Despite New Regulatory Burden, Banks Cautiously Optimistic

Di Lewis

November 15, 2012

Bankers remain concerned about increasing government regulation, but despite those doubts most are somewhat optimistic for the short-term future, according to attendees at Utah Business magazine’s banking roundtable Wednesday morning.

Between the Dodd-Frank Act, the Consumer Financial Protection Bureau (CFPB) and Basel III, the attendees had plenty to say.

Richard Beard, CEO of Bank of American Fork, said the new capital requirements in Basel III are going to hurt community banks, which he said is counter to the U.S. administration’s stated goals.

“I think the fundamental question is do you want community banks in this country or not?
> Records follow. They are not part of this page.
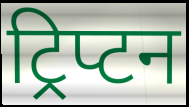
ट्रिप्टन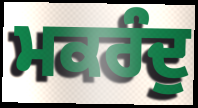
ਮਕਰੰਦੁ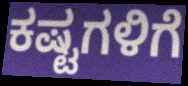
ಕಷ್ಟಗಳಿಗೆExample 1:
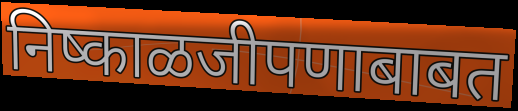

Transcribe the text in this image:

निष्काळजीपणाबाबत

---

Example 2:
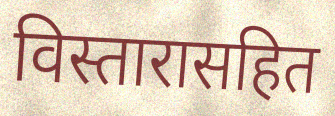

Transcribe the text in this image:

विस्तारासहित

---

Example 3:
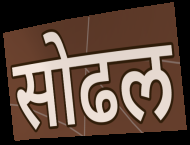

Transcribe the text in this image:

सोढल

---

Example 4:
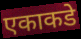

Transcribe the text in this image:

एकाकडे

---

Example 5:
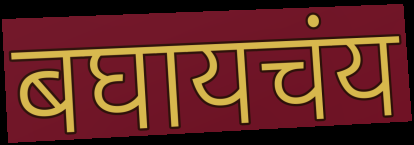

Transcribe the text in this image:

बघायचंय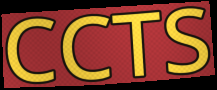
CCTS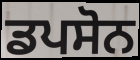
ਡਪਸੋਨ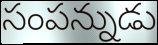
సంపన్నుడు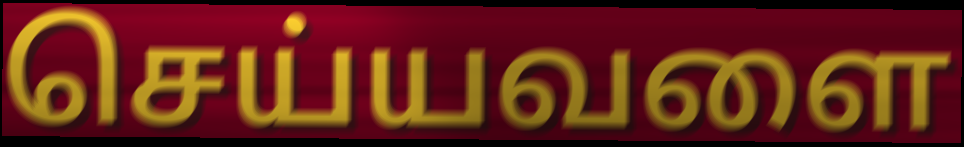
செய்யவளை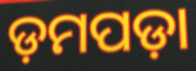
ଡ଼ମପଡ଼ା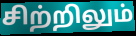
சிற்றிலும்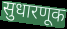
सुधारणूक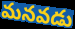
మనవడుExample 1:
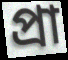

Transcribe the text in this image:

প্ৰা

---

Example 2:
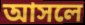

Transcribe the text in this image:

আসলে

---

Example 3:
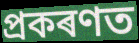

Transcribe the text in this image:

প্ৰকৰণত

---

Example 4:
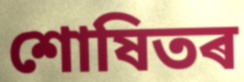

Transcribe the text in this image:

শোষিতৰ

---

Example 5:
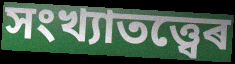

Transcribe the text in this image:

সংখ্যাতত্ত্বেৰ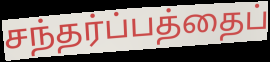
சந்தர்ப்பத்தைப்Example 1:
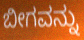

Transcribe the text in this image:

ಬೀಗವನ್ನು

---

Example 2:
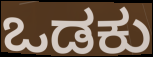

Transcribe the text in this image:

ಒಡಕು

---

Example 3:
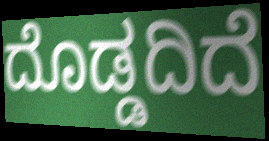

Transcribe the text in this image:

ದೊಡ್ಡದಿದೆ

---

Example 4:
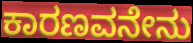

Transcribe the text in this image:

ಕಾರಣವನೇನು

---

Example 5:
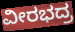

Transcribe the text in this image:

ವೀರಭದ್ರ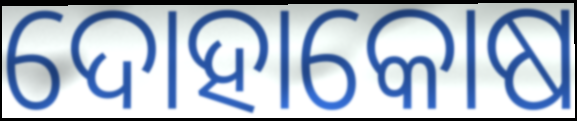
ଦୋହାକୋଷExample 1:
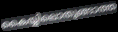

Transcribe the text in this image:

കൈയ്യിലൊതുങ്ങാത്ത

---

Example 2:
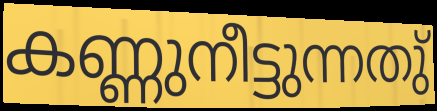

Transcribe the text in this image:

കണ്ണുനീട്ടുന്നതു്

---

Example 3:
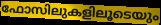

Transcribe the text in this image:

ഫോസിലുകളിലൂടെയും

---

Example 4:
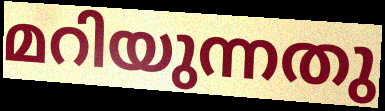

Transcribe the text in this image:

മറിയുന്നതു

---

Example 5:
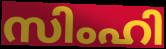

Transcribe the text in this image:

സിംഹി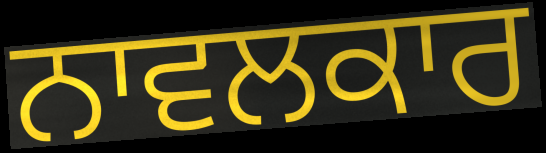
ਨਾਵਲਕਾਰ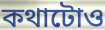
কথাটোও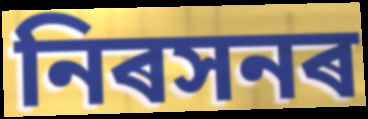
নিৰসনৰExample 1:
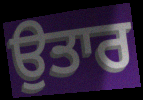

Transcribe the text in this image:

ਉਤਾਰ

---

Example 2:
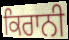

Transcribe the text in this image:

ਕਿਰਾਨੀ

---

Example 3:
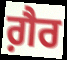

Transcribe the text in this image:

ਗ਼ੈਰ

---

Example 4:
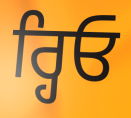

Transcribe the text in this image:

ਰ੍ਹਿਓ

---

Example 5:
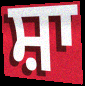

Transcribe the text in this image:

ਸ਼ਾ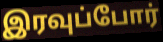
இரவுப்போர்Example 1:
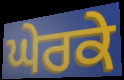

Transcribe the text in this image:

ਘੇਰਕੇ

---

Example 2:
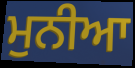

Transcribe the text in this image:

ਮੁਨੀਆ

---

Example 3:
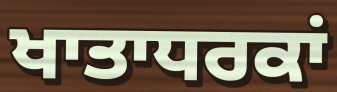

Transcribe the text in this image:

ਖਾਤਾਧਰਕਾਂ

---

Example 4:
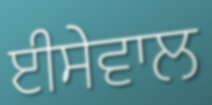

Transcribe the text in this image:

ਈਸੇਵਾਲ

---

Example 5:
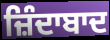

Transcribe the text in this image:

ਜ਼ਿੰਦਾਬਾਦ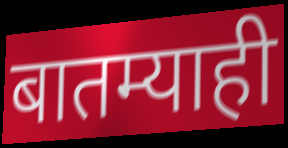
बातम्याही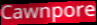
CawnporeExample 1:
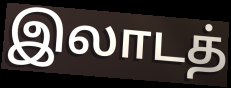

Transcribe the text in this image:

இலாடத்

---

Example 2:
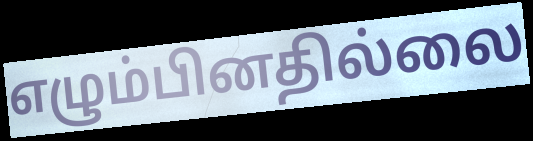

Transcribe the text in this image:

எழும்பினதில்லை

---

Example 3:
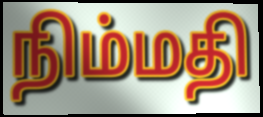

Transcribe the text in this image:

நிம்மதி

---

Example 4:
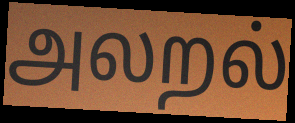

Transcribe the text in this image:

அலறல்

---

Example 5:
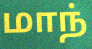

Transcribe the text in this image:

மாந்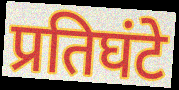
प्रतिघंटे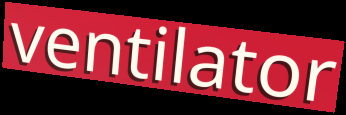
ventilatorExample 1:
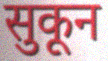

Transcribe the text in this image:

सुकून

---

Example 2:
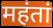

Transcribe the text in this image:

महंतां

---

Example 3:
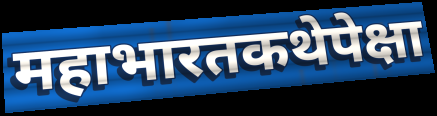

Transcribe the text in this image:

महाभारतकथेपेक्षा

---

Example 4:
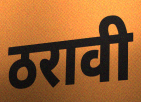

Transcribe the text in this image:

ठरावी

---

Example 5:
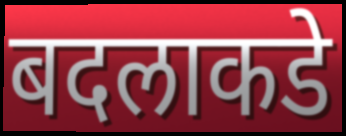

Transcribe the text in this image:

बदलाकडेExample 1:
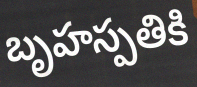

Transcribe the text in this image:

బృహస్పతికి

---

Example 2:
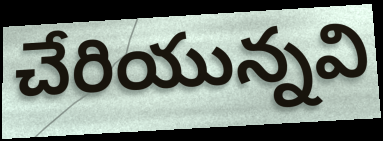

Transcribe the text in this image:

చేరియున్నవి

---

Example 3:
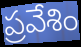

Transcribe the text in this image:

ప్రవేశిం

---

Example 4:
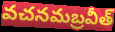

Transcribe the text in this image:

వచనమబ్రవీత్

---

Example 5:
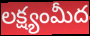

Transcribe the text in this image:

లక్ష్యంమీదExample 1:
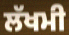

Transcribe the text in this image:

ਲੱਖਮੀ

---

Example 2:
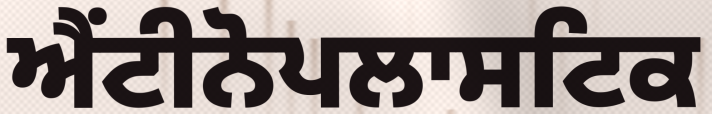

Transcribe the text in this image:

ਐਂਟੀਨੋਪਲਾਸਟਿਕ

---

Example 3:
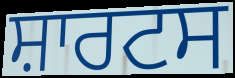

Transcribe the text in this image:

ਸ਼ਾਰਟਸ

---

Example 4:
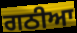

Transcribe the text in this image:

ਗਠੀਆ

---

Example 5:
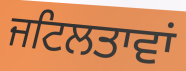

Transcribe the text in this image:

ਜਟਿਲਤਾਵਾਂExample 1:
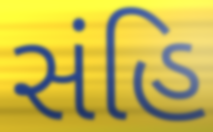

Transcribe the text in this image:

સંહિ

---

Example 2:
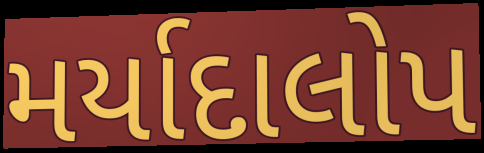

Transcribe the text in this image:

મર્યાદાલોપ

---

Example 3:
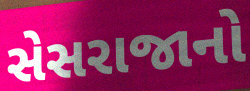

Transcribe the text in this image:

સેસરાજાનો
And if you do, you’ve got to figure out a way that’s intelligent to protect the economy since we’re concerned about banks going under,” Beard said. “But at the same time look at the realities of trying to operate a community bank and do it in a way that’s thoughtful.”

In the last six months, AmericanWest Bank purchased three small, community banks, largely because the small banks could not raise capital and decided the way to solve that problem was to be acquired, said AmericanWest President Mark Howell.

“It’s going to be a too-big-to-fail environment because those are the only people who can be able to survive in this sort of once-size-fits-all regulatory approach,” said Wendy Holloway, senior vice president with the Utah Bankers Association.

Regulation is becoming seriously disconnected from the marketplace, said George Sutton, attorney at Jones Waldo. He said regulations are becoming unworkably complex and only a handful of people in the financial centers really understand many of them now.

Holloway said she is concerned the CFPB will end up restricting consumer access to services without providing additional protection to them. Most attendees said they are hiring new employees to address regulatory issues and those costs will be passed on to consumers.

Despite their concerns about regulation, many banks are feeling like the future is at least stable and some are optimistic.

Howell said there are a lot of good things happening in the local economy. TAB Bank President Steve Sala agreed, saying the Utah business climate is good and will continue to help drive growth.

While some in attendance were concerned about the upcoming fiscal cliff, others felt like it would end up being relatively minor. In the short term, the next five to 10 years, Curtis Taylor said he is more optimistic, knowing that business is cyclical. But in the long term, it’s harder to know the future and there are serious issues to address, said Taylor, Heber Valley Bank president and CEO.

Beard said, “That which is unsustainable will end. The politicians can artificially kick it down the road a little bit, but at some point it will come home. I believe there are natural laws of economics and we are going to have to suffer the pain of that at some point if we’re unable to deal with it.”

An edited transcript of this discussion will be in the January issue of Utah Business.